= Problem requirements =
Without including any pictures, give back all of the data exactly.

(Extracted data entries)
=-=-=
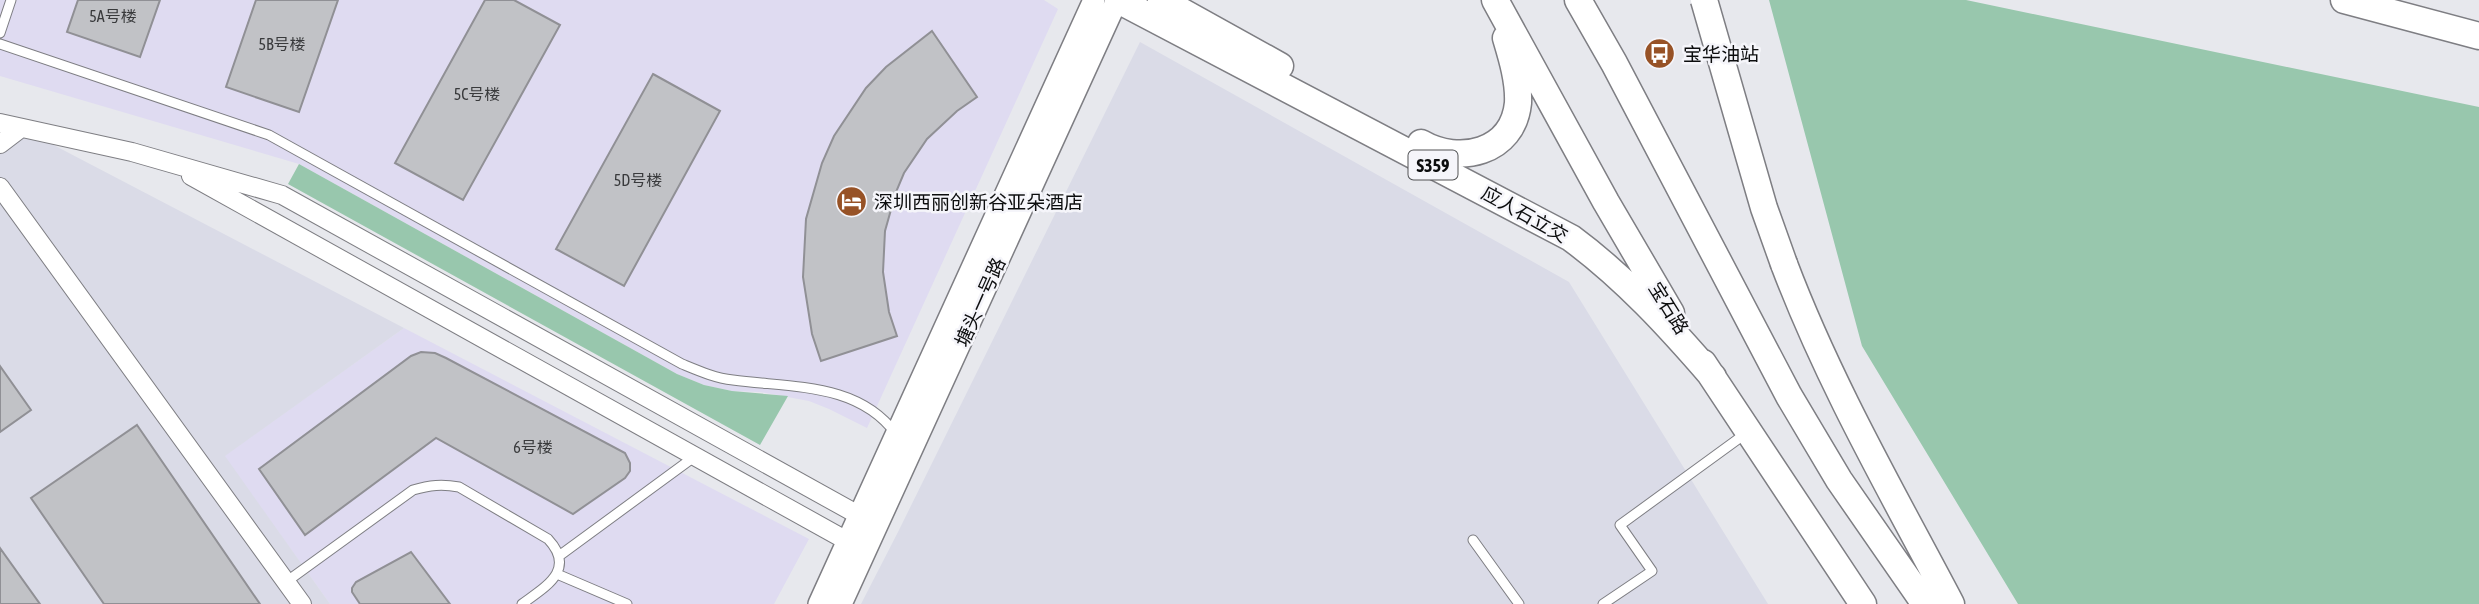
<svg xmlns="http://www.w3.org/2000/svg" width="2479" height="604" font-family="'Asap Condensed','Noto Sans SC',sans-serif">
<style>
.commercial{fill:#dfdbf1}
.built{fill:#dadbe7}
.forest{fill:#98c7ad}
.building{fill:#c1c2c6;stroke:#909095;stroke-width:2}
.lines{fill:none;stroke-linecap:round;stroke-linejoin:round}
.service-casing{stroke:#7e7e83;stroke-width:11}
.minor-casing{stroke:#7e7e83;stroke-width:20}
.tertiary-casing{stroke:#7e7e83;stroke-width:24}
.primary-casing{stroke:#7e7e83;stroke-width:29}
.service{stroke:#fff;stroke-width:9}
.minor{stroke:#fff;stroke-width:18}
.tertiary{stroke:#fff;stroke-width:21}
.primary{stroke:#fff;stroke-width:26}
.primary-bridge-casing{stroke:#7e7e83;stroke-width:29;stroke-linecap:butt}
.primary-bridge{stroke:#fff;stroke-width:26}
.labels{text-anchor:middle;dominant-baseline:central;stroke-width:5;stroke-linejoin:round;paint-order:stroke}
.number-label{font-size:16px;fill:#393a3c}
.shield{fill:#f5f5fa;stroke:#525355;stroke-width:2}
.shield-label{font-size:18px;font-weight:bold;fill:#0c0d0e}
.poi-label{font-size:19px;fill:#0c0d0e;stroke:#f5f5fa;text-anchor:start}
.street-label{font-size:19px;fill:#0c0d0e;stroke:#f5f5fa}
</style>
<rect width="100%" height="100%" fill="#e7e8ed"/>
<path class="commercial" d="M0,0H1044L1058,9L867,428L829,409L809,401L760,392L732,391L704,385L677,374L299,164L0,76Z
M404,328L809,539L774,604H330L224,456Z"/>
<path class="built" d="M1140,42L1569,282L1768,604H861L898,532Z
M0,117L404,328L225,456L330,604H0Z"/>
<path class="forest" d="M1769,0H1966L2479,107V604H2018L1862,346Z
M299,164L677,374L704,385L732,391L788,396L760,445L288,184Z"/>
<path class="building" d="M78,0H160L140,57L67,32Z
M256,0H338L299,112L226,87Z
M485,0H514L560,25L463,200L395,163Z
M932,31L977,97L957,111L927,139L904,173L896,192L885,231L883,272L889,312L897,336L821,361L812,334L803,277L806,219L822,163L834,136L866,88L886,67Z
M653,74L720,111L624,286L556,249Z
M421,352L435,353L446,358L625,453L630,463V471L625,478L573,514L436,438L305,535L259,469L411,356Z
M0,366L31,410L0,432Z
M137,425L260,604H104L31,498Z
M0,548L40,604H0Z
M411,552L450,604H360L352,592V588L356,582Z"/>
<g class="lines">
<defs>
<path id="service" d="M0,33L11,0
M0,44L269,135L682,364C699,371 715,378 733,380C791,388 858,382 896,434
M1473,540L1519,604
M559,556L694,457
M557,574L627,604
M286,582L413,490C430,485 442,484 459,487L548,539C577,570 545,587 522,604
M1603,604L1652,571L1620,525L1745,434"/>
<path id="minor" d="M0,123L132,152L282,195L871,522
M0,144L21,128
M191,176L858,547
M0,187L302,604"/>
<path id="tertiary" d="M819,604L1094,0
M841,604L1117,0"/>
<path id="primary" d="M1118,0L1571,238C1625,278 1669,326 1713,377
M1161,0L1280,66
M1495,0L1606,202L1671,313
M1578,0L1614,63L1789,396L1839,480L1925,604
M2344,0L2479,36
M1421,143C1459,165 1513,153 1518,103C1519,81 1512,58 1506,38
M1784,264C1829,383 1892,492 1951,604
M1703,363L1863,604"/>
</defs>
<use href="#service" class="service-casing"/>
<use href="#minor" class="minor-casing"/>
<use href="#tertiary" class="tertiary-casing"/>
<use href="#primary" class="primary-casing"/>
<use href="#service" class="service"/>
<use href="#minor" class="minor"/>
<use href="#tertiary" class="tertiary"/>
<use href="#primary" class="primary"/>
<defs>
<path id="primary-bridge" d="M1704,0L1764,208L1784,264"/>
</defs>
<use href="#primary-bridge" class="primary-bridge-casing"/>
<use href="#primary-bridge" class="primary-bridge"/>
</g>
<defs>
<symbol id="bus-disc" viewBox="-11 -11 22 22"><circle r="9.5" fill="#975226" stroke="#f5f5fa"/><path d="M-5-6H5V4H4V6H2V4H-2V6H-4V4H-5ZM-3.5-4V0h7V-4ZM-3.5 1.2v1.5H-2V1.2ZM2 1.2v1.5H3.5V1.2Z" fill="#fff"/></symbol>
<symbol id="hotel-disc" viewBox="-11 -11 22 22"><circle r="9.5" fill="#975226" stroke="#f5f5fa"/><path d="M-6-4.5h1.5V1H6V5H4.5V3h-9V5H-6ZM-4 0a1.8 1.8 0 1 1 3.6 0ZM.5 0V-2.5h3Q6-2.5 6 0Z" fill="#fff"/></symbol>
</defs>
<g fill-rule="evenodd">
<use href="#bus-disc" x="1642" y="36" width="35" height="35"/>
<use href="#hotel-disc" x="834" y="184" width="35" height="35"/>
</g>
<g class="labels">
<g class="number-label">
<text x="113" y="16">5A号楼</text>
<text x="282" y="44">5B号楼</text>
<text x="477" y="94">5C号楼</text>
<text x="638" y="180">5D号楼</text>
<text x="533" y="447">6号楼</text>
</g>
<rect class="shield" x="1408.5" y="150.5" width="49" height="29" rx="5"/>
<g class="shield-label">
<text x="1433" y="165">S359</text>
</g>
<g class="poi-label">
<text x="1683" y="54">宝华油站</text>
<text x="874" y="202">深圳西丽创新谷亚朵酒店</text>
</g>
<g class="street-label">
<text transform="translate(1525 214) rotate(29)">应人石立交</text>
<text transform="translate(980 302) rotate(-66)">塘头一号路</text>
<text transform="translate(1669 308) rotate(58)">宝石路</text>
</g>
</g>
</svg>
=-=-=
= Answer below =
<svg xmlns="http://www.w3.org/2000/svg" width="2479" height="604" font-family="'Asap Condensed','Noto Sans SC',sans-serif">
<style>
.commercial{fill:#dfdbf1}
.built{fill:#dadbe7}
.forest{fill:#98c7ad}
.building{fill:#c1c2c6;stroke:#909095;stroke-width:2}
.lines{fill:none;stroke-linecap:round;stroke-linejoin:round}
.service-casing{stroke:#7e7e83;stroke-width:11}
.minor-casing{stroke:#7e7e83;stroke-width:20}
.tertiary-casing{stroke:#7e7e83;stroke-width:24}
.primary-casing{stroke:#7e7e83;stroke-width:29}
.service{stroke:#fff;stroke-width:9}
.minor{stroke:#fff;stroke-width:18}
.tertiary{stroke:#fff;stroke-width:21}
.primary{stroke:#fff;stroke-width:26}
.primary-bridge-casing{stroke:#7e7e83;stroke-width:29;stroke-linecap:butt}
.primary-bridge{stroke:#fff;stroke-width:26}
.labels{text-anchor:middle;dominant-baseline:central;stroke-width:5;stroke-linejoin:round;paint-order:stroke}
.number-label{font-size:16px;fill:#393a3c}
.shield{fill:#f5f5fa;stroke:#525355;stroke-width:2}
.shield-label{font-size:18px;font-weight:bold;fill:#0c0d0e}
.poi-label{font-size:19px;fill:#0c0d0e;stroke:#f5f5fa;text-anchor:start}
.street-label{font-size:19px;fill:#0c0d0e;stroke:#f5f5fa}
</style>
<rect width="100%" height="100%" fill="#e7e8ed"/>
<path class="commercial" d="M0,0H1044L1058,9L867,428L829,409L809,401L760,392L732,391L704,385L677,374L299,164L0,76Z
M404,328L809,539L774,604H330L224,456Z"/>
<path class="built" d="M1140,42L1569,282L1768,604H861L898,532Z
M0,117L404,328L225,456L330,604H0Z"/>
<path class="forest" d="M1769,0H1966L2479,107V604H2018L1862,346Z
M299,164L677,374L704,385L732,391L788,396L760,445L288,184Z"/>
<path class="building" d="M78,0H160L140,57L67,32Z
M256,0H338L299,112L226,87Z
M485,0H514L560,25L463,200L395,163Z
M932,31L977,97L957,111L927,139L904,173L896,192L885,231L883,272L889,312L897,336L821,361L812,334L803,277L806,219L822,163L834,136L866,88L886,67Z
M653,74L720,111L624,286L556,249Z
M421,352L435,353L446,358L625,453L630,463V471L625,478L573,514L436,438L305,535L259,469L411,356Z
M0,366L31,410L0,432Z
M137,425L260,604H104L31,498Z
M0,548L40,604H0Z
M411,552L450,604H360L352,592V588L356,582Z"/>
<g class="lines">
<defs>
<path id="service" d="M0,33L11,0
M0,44L269,135L682,364C699,371 715,378 733,380C791,388 858,382 896,434
M1473,540L1519,604
M559,556L694,457
M557,574L627,604
M286,582L413,490C430,485 442,484 459,487L548,539C577,570 545,587 522,604
M1603,604L1652,571L1620,525L1745,434"/>
<path id="minor" d="M0,123L132,152L282,195L871,522
M0,144L21,128
M191,176L858,547
M0,187L302,604"/>
<path id="tertiary" d="M819,604L1094,0
M841,604L1117,0"/>
<path id="primary" d="M1118,0L1571,238C1625,278 1669,326 1713,377
M1161,0L1280,66
M1495,0L1606,202L1671,313
M1578,0L1614,63L1789,396L1839,480L1925,604
M2344,0L2479,36
M1421,143C1459,165 1513,153 1518,103C1519,81 1512,58 1506,38
M1784,264C1829,383 1892,492 1951,604
M1703,363L1863,604"/>
</defs>
<use href="#service" class="service-casing"/>
<use href="#minor" class="minor-casing"/>
<use href="#tertiary" class="tertiary-casing"/>
<use href="#primary" class="primary-casing"/>
<use href="#service" class="service"/>
<use href="#minor" class="minor"/>
<use href="#tertiary" class="tertiary"/>
<use href="#primary" class="primary"/>
<defs>
<path id="primary-bridge" d="M1704,0L1764,208L1784,264"/>
</defs>
<use href="#primary-bridge" class="primary-bridge-casing"/>
<use href="#primary-bridge" class="primary-bridge"/>
</g>
<defs>
<symbol id="bus-disc" viewBox="-11 -11 22 22"><circle r="9.5" fill="#975226" stroke="#f5f5fa"/><path d="M-5-6H5V4H4V6H2V4H-2V6H-4V4H-5ZM-3.5-4V0h7V-4ZM-3.5 1.2v1.5H-2V1.2ZM2 1.2v1.5H3.5V1.2Z" fill="#fff"/></symbol>
<symbol id="hotel-disc" viewBox="-11 -11 22 22"><circle r="9.5" fill="#975226" stroke="#f5f5fa"/><path d="M-6-4.5h1.5V1H6V5H4.5V3h-9V5H-6ZM-4 0a1.8 1.8 0 1 1 3.6 0ZM.5 0V-2.5h3Q6-2.5 6 0Z" fill="#fff"/></symbol>
</defs>
<g fill-rule="evenodd">
<use href="#bus-disc" x="1642" y="36" width="35" height="35"/>
<use href="#hotel-disc" x="834" y="184" width="35" height="35"/>
</g>
<g class="labels">
<g class="number-label">
<text x="113" y="16">5A号楼</text>
<text x="282" y="44">5B号楼</text>
<text x="477" y="94">5C号楼</text>
<text x="638" y="180">5D号楼</text>
<text x="533" y="447">6号楼</text>
</g>
<rect class="shield" x="1408.5" y="150.5" width="49" height="29" rx="5"/>
<g class="shield-label">
<text x="1433" y="165">S359</text>
</g>
<g class="poi-label">
<text x="1683" y="54">宝华油站</text>
<text x="874" y="202">深圳西丽创新谷亚朵酒店</text>
</g>
<g class="street-label">
<text transform="translate(1525 214) rotate(29)">应人石立交</text>
<text transform="translate(980 302) rotate(-66)">塘头一号路</text>
<text transform="translate(1669 308) rotate(58)">宝石路</text>
</g>
</g>
</svg>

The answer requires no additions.